● **Information provided**:
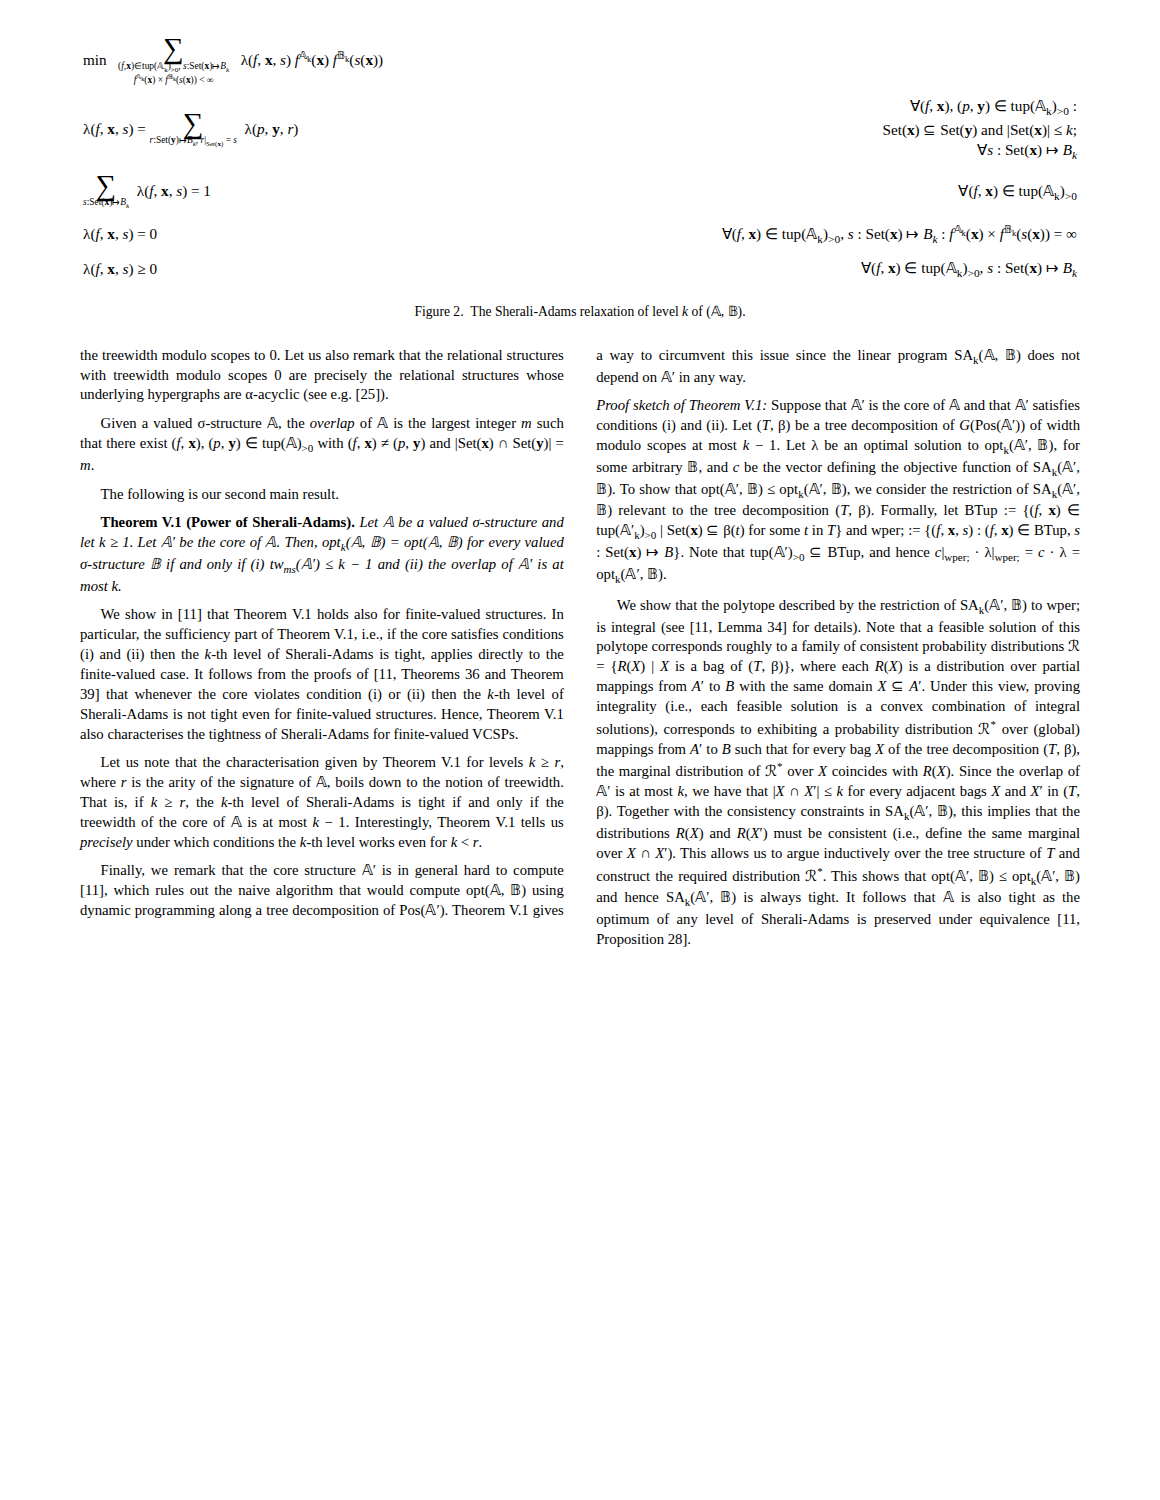| min ∑ ( f , x )∈tup(𝔸 k ) >0 , s :Set( x )↦ B k f 𝔸 k ( x ) × f 𝔹 k ( s ( x )) < ∞ λ( f , x , s ) f 𝔸 k ( x ) f 𝔹 k ( s ( x )) | |
| λ( f , x , s ) = ∑ r :Set( y )↦ B k , r / Set( x ) = s λ( p , y , r ) | ∀( f , x ), ( p , y ) ∈ tup(𝔸 k ) >0 : Set( x ) ⊆ Set( y ) and /Set( x )/ ≤ k ; ∀ s : Set( x ) ↦ B k |
| ∑ s :Set( x )↦ B k λ( f , x , s ) = 1 | ∀( f , x ) ∈ tup(𝔸 k ) >0 |
| λ( f , x , s ) = 0 | ∀( f , x ) ∈ tup(𝔸 k ) >0 , s : Set( x ) ↦ B k : f 𝔸 k ( x ) × f 𝔹 k ( s ( x )) = ∞ |
| λ( f , x , s ) ≥ 0 | ∀( f , x ) ∈ tup(𝔸 k ) >0 , s : Set( x ) ↦ B k |
Figure 2. The Sherali-Adams relaxation of level k of (𝔸, 𝔹).
the treewidth modulo scopes to 0. Let us also remark that the relational structures with treewidth modulo scopes 0 are precisely the relational structures whose underlying hypergraphs are α-acyclic (see e.g. [25]).
Given a valued σ-structure 𝔸, the overlap of 𝔸 is the largest integer m such that there exist (f, x), (p, y) ∈ tup(𝔸)>0 with (f, x) ≠ (p, y) and |Set(x) ∩ Set(y)| = m.
The following is our second main result.
Theorem V.1 (Power of Sherali-Adams). Let 𝔸 be a valued σ-structure and let k ≥ 1. Let 𝔸′ be the core of 𝔸. Then, optk(𝔸, 𝔹) = opt(𝔸, 𝔹) for every valued σ-structure 𝔹 if and only if (i) twms(𝔸′) ≤ k − 1 and (ii) the overlap of 𝔸′ is at most k.
We show in [11] that Theorem V.1 holds also for finite-valued structures. In particular, the sufficiency part of Theorem V.1, i.e., if the core satisfies conditions (i) and (ii) then the k-th level of Sherali-Adams is tight, applies directly to the finite-valued case. It follows from the proofs of [11, Theorems 36 and Theorem 39] that whenever the core violates condition (i) or (ii) then the k-th level of Sherali-Adams is not tight even for finite-valued structures. Hence, Theorem V.1 also characterises the tightness of Sherali-Adams for finite-valued VCSPs.
Let us note that the characterisation given by Theorem V.1 for levels k ≥ r, where r is the arity of the signature of 𝔸, boils down to the notion of treewidth. That is, if k ≥ r, the k-th level of Sherali-Adams is tight if and only if the treewidth of the core of 𝔸 is at most k − 1. Interestingly, Theorem V.1 tells us precisely under which conditions the k-th level works even for k < r.
Finally, we remark that the core structure 𝔸′ is in general hard to compute [11], which rules out the naive algorithm that would compute opt(𝔸, 𝔹) using dynamic programming along a tree decomposition of Pos(𝔸′). Theorem V.1 gives a way to circumvent this issue since the linear program SAk(𝔸, 𝔹) does not depend on 𝔸′ in any way.
Proof sketch of Theorem V.1: Suppose that 𝔸′ is the core of 𝔸 and that 𝔸′ satisfies conditions (i) and (ii). Let (T, β) be a tree decomposition of G(Pos(𝔸′)) of width modulo scopes at most k − 1. Let λ be an optimal solution to optk(𝔸′, 𝔹), for some arbitrary 𝔹, and c be the vector defining the objective function of SAk(𝔸′, 𝔹). To show that opt(𝔸′, 𝔹) ≤ optk(𝔸′, 𝔹), we consider the restriction of SAk(𝔸′, 𝔹) relevant to the tree decomposition (T, β). Formally, let BTup := {(f, x) ∈ tup(𝔸′k)>0 | Set(x) ⊆ β(t) for some t in T} and wper; := {(f, x, s) : (f, x) ∈ BTup, s : Set(x) ↦ B}. Note that tup(𝔸′)>0 ⊆ BTup, and hence c|wper; · λ|wper; = c · λ = optk(𝔸′, 𝔹).
We show that the polytope described by the restriction of SAk(𝔸′, 𝔹) to wper; is integral (see [11, Lemma 34] for details). Note that a feasible solution of this polytope corresponds roughly to a family of consistent probability distributions ℛ = {R(X) | X is a bag of (T, β)}, where each R(X) is a distribution over partial mappings from A′ to B with the same domain X ⊆ A′. Under this view, proving integrality (i.e., each feasible solution is a convex combination of integral solutions), corresponds to exhibiting a probability distribution ℛ* over (global) mappings from A′ to B such that for every bag X of the tree decomposition (T, β), the marginal distribution of ℛ* over X coincides with R(X). Since the overlap of 𝔸′ is at most k, we have that |X ∩ X′| ≤ k for every adjacent bags X and X′ in (T, β). Together with the consistency constraints in SAk(𝔸′, 𝔹), this implies that the distributions R(X) and R(X′) must be consistent (i.e., define the same marginal over X ∩ X′). This allows us to argue inductively over the tree structure of T and construct the required distribution ℛ*. This shows that opt(𝔸′, 𝔹) ≤ optk(𝔸′, 𝔹) and hence SAk(𝔸′, 𝔹) is always tight. It follows that 𝔸 is also tight as the optimum of any level of Sherali-Adams is preserved under equivalence [11, Proposition 28].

● **Work item**:
All that is wanted is each line, word for word, from the first line of the data to the one holding "Figure 2. The", with the pictures left out.

● **The completed task**:
| min ∑ ( f , x )∈tup(𝔸 k ) >0 , s :Set( x )↦ B k f 𝔸 k ( x ) × f 𝔹 k ( s ( x )) < ∞ λ( f , x , s ) f 𝔸 k ( x ) f 𝔹 k ( s ( x )) | |
| λ( f , x , s ) = ∑ r :Set( y )↦ B k , r / Set( x ) = s λ( p , y , r ) | ∀( f , x ), ( p , y ) ∈ tup(𝔸 k ) >0 : Set( x ) ⊆ Set( y ) and /Set( x )/ ≤ k ; ∀ s : Set( x ) ↦ B k |
| ∑ s :Set( x )↦ B k λ( f , x , s ) = 1 | ∀( f , x ) ∈ tup(𝔸 k ) >0 |
| λ( f , x , s ) = 0 | ∀( f , x ) ∈ tup(𝔸 k ) >0 , s : Set( x ) ↦ B k : f 𝔸 k ( x ) × f 𝔹 k ( s ( x )) = ∞ |
| λ( f , x , s ) ≥ 0 | ∀( f , x ) ∈ tup(𝔸 k ) >0 , s : Set( x ) ↦ B k |
Figure 2. The Sherali-Adams relaxation of level k of (𝔸, 𝔹).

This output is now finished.